【甘えじゃない】起立性調節障害に悩む子どもたちへ|自律神経と気の乱れを整える方法

長年の臨床経験の中で、多くの方々の心身の不調と向き合ってきましたが、近年、特に深く、そしてお悩みが深刻化していると感じるのが、起立性調節障害(OD)のお子さんと、そのご家族です。そして、多くの方が共通して抱える苦しみが、「これは自分の甘えなのではないか」「怠けているだけなのでは」という、周囲や自分自身からの誤解や非難です。「朝起きられないのは、やる気がないからだと言われる」「病気なのに理解してもらえず、心が折れそうだ」「自分でも、本当に甘えなのかと悩んでしまう」……そんな切実な声を聞くたびに、人生の大切な時期に病の苦しみに直面しているお子さんと、そのご家族の痛みに、私自身の心が締め付けられる思いです。現代医学では、起立性調節障害は自律神経の乱れという身体的な病態であることが広く認知されていますね。もちろん、専門的な医療は非常に大切ですし、適切な治療を受けていらっしゃる方も多いでしょう。

しかし、東洋医学のプロフェッショナルとして、私は声を大にしてお伝えしたい。「起立性調節障害は、決して甘えではありません。」単に精神的な問題や怠けで、朝起きられないわけではないんです。体の中の「気(き)」や「血(けつ)」、そして五臓六腑のバランスが深く関わっていることが、東洋医学の視点から見えてきます。今日は、そんな起立性調節障害における「甘えではない」という真実を東洋医学でどう捉え、そして私が長年実践してきた気功の知見を交えながら、皆さまのお子さんが心のざわつきを鎮め、内なる安心感と健やかさを取り戻し、朝から元気に活動できるための一助となれば幸いです。

起立性調節障害の東洋医学的な理解:気の乱れと臓腑の機能失調

まず、起立性調節障害について、東洋医学の基本的な考え方からお話ししましょう。現代医学では、立ち上がった際に脳への血流が一時的に低下することで、めまい、立ちくらみ、頭痛、倦怠感、吐き気などの症状が現れる病態とされています。

東洋医学には「起立性調節障害」という直接的な病名はありませんが、その症状の背景にあるメカニズムを、体内の「気」や「血」、そして五臓六腑のバランスの乱れとして捉えます。

  • 気の不足(気虚): 気は生命活動のエネルギーであり、体を温め、持ち上げ、臓腑の働きを維持する力です。気が不足すると、体を立ち上げる力が弱まり、脳への気の巡りも不十分になるため、めまい、立ちくらみ、倦怠感、朝起きられないといった症状が現れやすくなります。

  • 血の不足(血虚): 血は全身に栄養を与え、精神活動を支える物質です。血が不足すると、脳への栄養供給が不十分になり、めまい、立ちくらみ、動悸、顔色不良、記憶力低下などを引き起こします。

◆ ◆ ◆ ◆

取り組む課題 =>
a. 起立性調節障害についての文章をもとに、次の問いに答えてください。
(i) 現代医学では、起立性調節障害は何の乱れによる身体的な病態として認知されているか。
(ii) 東洋医学で、気が不足した状態は何と呼ばれているか。
(iii) 血はどのような物質だと説明されているか。
b. 起立性調節障害についての文章を、最後の一文のあとから書き継いでください。

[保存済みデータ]
◆ ◆ ◆ ◆

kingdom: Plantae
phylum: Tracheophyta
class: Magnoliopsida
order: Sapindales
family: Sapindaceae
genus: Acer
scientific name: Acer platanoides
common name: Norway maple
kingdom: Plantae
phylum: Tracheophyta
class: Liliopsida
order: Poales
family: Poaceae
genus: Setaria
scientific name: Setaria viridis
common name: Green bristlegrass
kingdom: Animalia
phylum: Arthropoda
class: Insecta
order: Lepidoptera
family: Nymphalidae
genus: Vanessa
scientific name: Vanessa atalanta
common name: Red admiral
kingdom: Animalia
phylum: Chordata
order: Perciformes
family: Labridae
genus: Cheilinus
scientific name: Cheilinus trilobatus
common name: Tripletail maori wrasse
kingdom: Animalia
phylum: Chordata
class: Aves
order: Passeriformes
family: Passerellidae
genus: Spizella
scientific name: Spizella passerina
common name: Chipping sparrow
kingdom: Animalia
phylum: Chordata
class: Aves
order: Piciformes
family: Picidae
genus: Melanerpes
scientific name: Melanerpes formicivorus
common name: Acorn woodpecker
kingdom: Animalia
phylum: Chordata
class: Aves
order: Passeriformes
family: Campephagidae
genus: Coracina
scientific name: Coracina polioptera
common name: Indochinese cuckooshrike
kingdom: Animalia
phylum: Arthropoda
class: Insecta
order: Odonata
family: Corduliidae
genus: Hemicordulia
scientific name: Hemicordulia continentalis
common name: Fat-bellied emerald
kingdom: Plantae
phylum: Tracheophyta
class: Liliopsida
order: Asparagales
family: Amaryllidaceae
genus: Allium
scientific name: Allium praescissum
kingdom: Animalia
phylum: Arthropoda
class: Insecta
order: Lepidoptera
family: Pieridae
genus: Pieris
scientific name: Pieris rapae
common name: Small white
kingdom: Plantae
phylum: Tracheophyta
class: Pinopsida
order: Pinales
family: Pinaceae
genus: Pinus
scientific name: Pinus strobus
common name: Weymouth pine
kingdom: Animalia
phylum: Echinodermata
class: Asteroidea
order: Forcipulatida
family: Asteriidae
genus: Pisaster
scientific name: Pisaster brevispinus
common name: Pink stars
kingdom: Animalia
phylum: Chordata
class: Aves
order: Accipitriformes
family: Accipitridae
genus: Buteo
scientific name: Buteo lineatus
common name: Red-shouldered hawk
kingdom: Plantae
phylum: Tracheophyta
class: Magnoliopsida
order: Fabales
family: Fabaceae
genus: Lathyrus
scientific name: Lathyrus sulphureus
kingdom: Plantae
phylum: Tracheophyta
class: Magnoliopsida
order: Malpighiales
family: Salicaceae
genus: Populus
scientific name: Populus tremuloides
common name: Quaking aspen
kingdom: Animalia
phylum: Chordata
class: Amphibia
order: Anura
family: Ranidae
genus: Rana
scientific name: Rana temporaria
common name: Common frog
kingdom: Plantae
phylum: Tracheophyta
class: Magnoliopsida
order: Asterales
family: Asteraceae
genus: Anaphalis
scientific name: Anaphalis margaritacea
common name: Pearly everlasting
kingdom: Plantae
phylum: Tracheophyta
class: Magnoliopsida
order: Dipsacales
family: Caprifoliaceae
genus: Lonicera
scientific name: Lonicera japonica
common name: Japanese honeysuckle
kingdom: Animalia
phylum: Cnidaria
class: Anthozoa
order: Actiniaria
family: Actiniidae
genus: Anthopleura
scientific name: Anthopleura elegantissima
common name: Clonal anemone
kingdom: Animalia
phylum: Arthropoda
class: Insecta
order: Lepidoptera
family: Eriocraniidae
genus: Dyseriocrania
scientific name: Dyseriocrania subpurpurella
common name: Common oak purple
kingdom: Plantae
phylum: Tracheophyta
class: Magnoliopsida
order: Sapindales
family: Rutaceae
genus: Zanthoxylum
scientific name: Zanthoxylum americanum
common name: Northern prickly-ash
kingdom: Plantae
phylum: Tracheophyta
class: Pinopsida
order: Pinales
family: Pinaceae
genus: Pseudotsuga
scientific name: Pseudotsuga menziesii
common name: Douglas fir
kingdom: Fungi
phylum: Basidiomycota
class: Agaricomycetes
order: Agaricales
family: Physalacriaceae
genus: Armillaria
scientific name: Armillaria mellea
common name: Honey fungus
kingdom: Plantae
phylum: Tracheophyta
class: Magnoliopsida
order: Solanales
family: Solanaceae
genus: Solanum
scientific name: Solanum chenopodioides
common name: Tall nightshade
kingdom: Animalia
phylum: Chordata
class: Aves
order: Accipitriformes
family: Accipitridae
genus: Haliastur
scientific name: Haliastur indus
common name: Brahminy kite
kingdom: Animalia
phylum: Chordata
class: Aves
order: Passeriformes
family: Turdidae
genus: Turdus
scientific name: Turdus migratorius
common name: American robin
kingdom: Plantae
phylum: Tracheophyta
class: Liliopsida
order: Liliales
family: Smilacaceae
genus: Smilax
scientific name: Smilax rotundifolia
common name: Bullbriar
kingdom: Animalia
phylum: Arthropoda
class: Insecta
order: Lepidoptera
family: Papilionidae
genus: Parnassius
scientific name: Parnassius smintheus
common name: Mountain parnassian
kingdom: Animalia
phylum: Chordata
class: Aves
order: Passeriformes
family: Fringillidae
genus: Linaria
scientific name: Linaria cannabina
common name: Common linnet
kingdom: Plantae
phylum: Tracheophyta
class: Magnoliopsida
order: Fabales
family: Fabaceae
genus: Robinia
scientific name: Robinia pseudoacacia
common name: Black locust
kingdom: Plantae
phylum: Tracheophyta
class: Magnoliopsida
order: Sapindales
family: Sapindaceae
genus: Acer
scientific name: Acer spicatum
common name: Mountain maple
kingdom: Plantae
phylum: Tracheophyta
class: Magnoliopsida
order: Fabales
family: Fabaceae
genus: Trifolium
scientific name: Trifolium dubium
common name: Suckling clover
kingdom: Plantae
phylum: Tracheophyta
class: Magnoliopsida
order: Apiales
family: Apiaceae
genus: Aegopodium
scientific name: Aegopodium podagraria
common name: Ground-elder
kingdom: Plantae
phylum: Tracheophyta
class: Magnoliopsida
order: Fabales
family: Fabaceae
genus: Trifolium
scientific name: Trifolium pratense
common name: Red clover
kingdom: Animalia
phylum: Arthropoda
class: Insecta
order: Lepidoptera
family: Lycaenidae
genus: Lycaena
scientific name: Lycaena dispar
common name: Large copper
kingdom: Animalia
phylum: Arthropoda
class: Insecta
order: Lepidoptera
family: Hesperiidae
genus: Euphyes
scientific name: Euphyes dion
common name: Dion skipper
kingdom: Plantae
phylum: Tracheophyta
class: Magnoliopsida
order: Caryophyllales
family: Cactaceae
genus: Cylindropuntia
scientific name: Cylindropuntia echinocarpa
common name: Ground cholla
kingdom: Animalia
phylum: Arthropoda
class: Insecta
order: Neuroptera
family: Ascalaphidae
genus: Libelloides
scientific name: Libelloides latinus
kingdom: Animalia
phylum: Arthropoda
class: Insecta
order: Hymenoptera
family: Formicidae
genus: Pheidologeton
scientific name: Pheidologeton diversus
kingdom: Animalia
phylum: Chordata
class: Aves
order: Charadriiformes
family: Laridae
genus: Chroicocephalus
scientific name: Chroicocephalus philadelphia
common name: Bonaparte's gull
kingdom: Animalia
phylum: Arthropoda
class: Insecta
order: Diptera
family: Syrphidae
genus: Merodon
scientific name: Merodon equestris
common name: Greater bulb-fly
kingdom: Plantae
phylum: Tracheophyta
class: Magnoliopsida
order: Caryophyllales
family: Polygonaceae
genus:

◆ ◆ ◆ ◆

各課題の解答 =>
a.
(i) 自律神経の乱れ
(ii) 気虚
(iii) 全身に栄養を与え、精神活動を支える物質

b.
  • 陰の不足(陰虚): 陰は体の潤いや物質的な要素を指します。陰が不足すると、相対的に陽(熱)が優位になり、ほてり、口の渇き、動悸、不眠、あるいは精神的な不安定さとして現れることがあります。

これらの気血陰の不足に加え、以下の臓腑の機能失調が深く関わっていると考えます。

  • 心(しん)の機能失調: 心は精神活動と血脈を司ります。心気や心血が不足すると、精神が不安定になり、血を全身に巡らせる力も弱まるため、動悸、めまい、不安感、不眠などを引き起こします。

  • 脾(ひ)の機能失調(脾気虚): 脾は消化吸収を司り、後天的な気血を生み出す源です。脾の機能が低下すると、気血が十分に生成されず、全身のエネルギー不足に陥ります。食欲不振、倦怠感、顔色不良などを伴い、朝起きられない、立ち上がれないといった症状の大きな原因となります。

  • 腎(じん)の機能失調(腎精不足、腎陽虚): 腎は生命の源であり、先天の精を貯蔵し、骨や脳の働き、そして体を温める陽気を司ります。腎精が不足すると、脳の栄養が不足し、めまい、耳鳴り、集中力低下などを引き起こします。また、腎陽が不足すると、体が冷え、活力が低下し、朝起きられない、体がだるいといった症状が強まります。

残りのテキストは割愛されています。